Extraia na íntegra, sem nenhuma alteração, o texto sobre o desmatamento da Amazônia.

__DOCUMENTO__
====

Madeireiros são como ratos. Saem debaixo da terra, sob as raízes das árvores, das poças e barreiros das antas. Carrapatos nas matas, vão invadindo e abrindo caminho nas terras virgens que a todos brasileiros pertencem, violam córregos, queimam caminhos antigos de índios, expulsam a bicharada toda da mata. Vem grileiro, vem garimpeiro, vem fazendeiro, vem o boi, vem a soja.
Vem a peste. Tudo vira domínio dos desertos que silenciam em nós a gana do Ocidente. Cultivamos genocídios.Qual é o processo político do desflorestamento? Minha alma vagueia doida, tal Édipo condena a lascívia. É a alma que pena na queima do mato.
Edna Castro, professora do Núcleo de Altos Estudos Amazônicos, da Universidade Federal do Pará, e pesquisadora do CNPq, esclarece que “o vazio demográfico e recursos inesgotáveis são mitos presentes no imaginário das elites políticas, militares e de segmentos médios da sociedade brasileira em pleno século XXI, que persistem apesar dos dados relativos às taxas de desmatamento, fornecidos, em tempo real, por instituições de pesquisa.
Diz ela que a interpretação dos princípios de racionalidade econômica, conjugada à análise das estratégias de caráter político dos agentes econômicos presentes em espaços diferenciados da Amazônia, são importantes para compreender a dinâmica do desmatamento. Na perspectiva adotada, é necessário levar em conta quatro pontos fundamentais:
– não há uma causa do desmatamento, pois se trata de causas múltiplas que dizem respeito à diferença de racionalidade de atores e de suas estratégias.
– essa alteração espacial está organicamente relacionada à estrutura social do País, desigual em renda e oportunidades, e à capacidade de acumulação dada pelas condições da fronteira.

====

__DADOS FORNECIDOS__
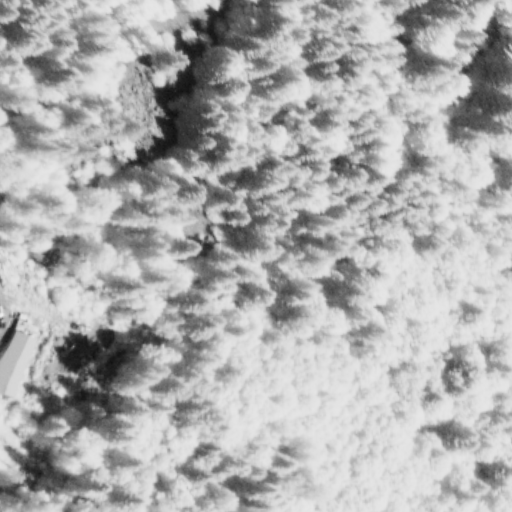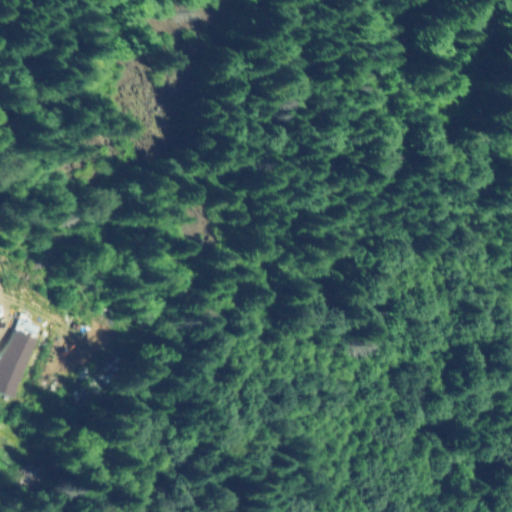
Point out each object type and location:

====

__RESPOSTA__
Madeireiros são como ratos. Saem debaixo da terra, sob as raízes das árvores, das poças e barreiros das antas. Carrapatos nas matas, vão invadindo e abrindo caminho nas terras virgens que a todos brasileiros pertencem, violam córregos, queimam caminhos antigos de índios, expulsam a bicharada toda da mata. Vem grileiro, vem garimpeiro, vem fazendeiro, vem o boi, vem a soja.
Vem a peste. Tudo vira domínio dos desertos que silenciam em nós a gana do Ocidente. Cultivamos genocídios.Qual é o processo político do desflorestamento? Minha alma vagueia doida, tal Édipo condena a lascívia. É a alma que pena na queima do mato.
Edna Castro, professora do Núcleo de Altos Estudos Amazônicos, da Universidade Federal do Pará, e pesquisadora do CNPq, esclarece que “o vazio demográfico e recursos inesgotáveis são mitos presentes no imaginário das elites políticas, militares e de segmentos médios da sociedade brasileira em pleno século XXI, que persistem apesar dos dados relativos às taxas de desmatamento, fornecidos, em tempo real, por instituições de pesquisa.
Diz ela que a interpretação dos princípios de racionalidade econômica, conjugada à análise das estratégias de caráter político dos agentes econômicos presentes em espaços diferenciados da Amazônia, são importantes para compreender a dinâmica do desmatamento. Na perspectiva adotada, é necessário levar em conta quatro pontos fundamentais:
– não há uma causa do desmatamento, pois se trata de causas múltiplas que dizem respeito à diferença de racionalidade de atores e de suas estratégias.
– essa alteração espacial está organicamente relacionada à estrutura social do País, desigual em renda e oportunidades, e à capacidade de acumulação dada pelas condições da fronteira.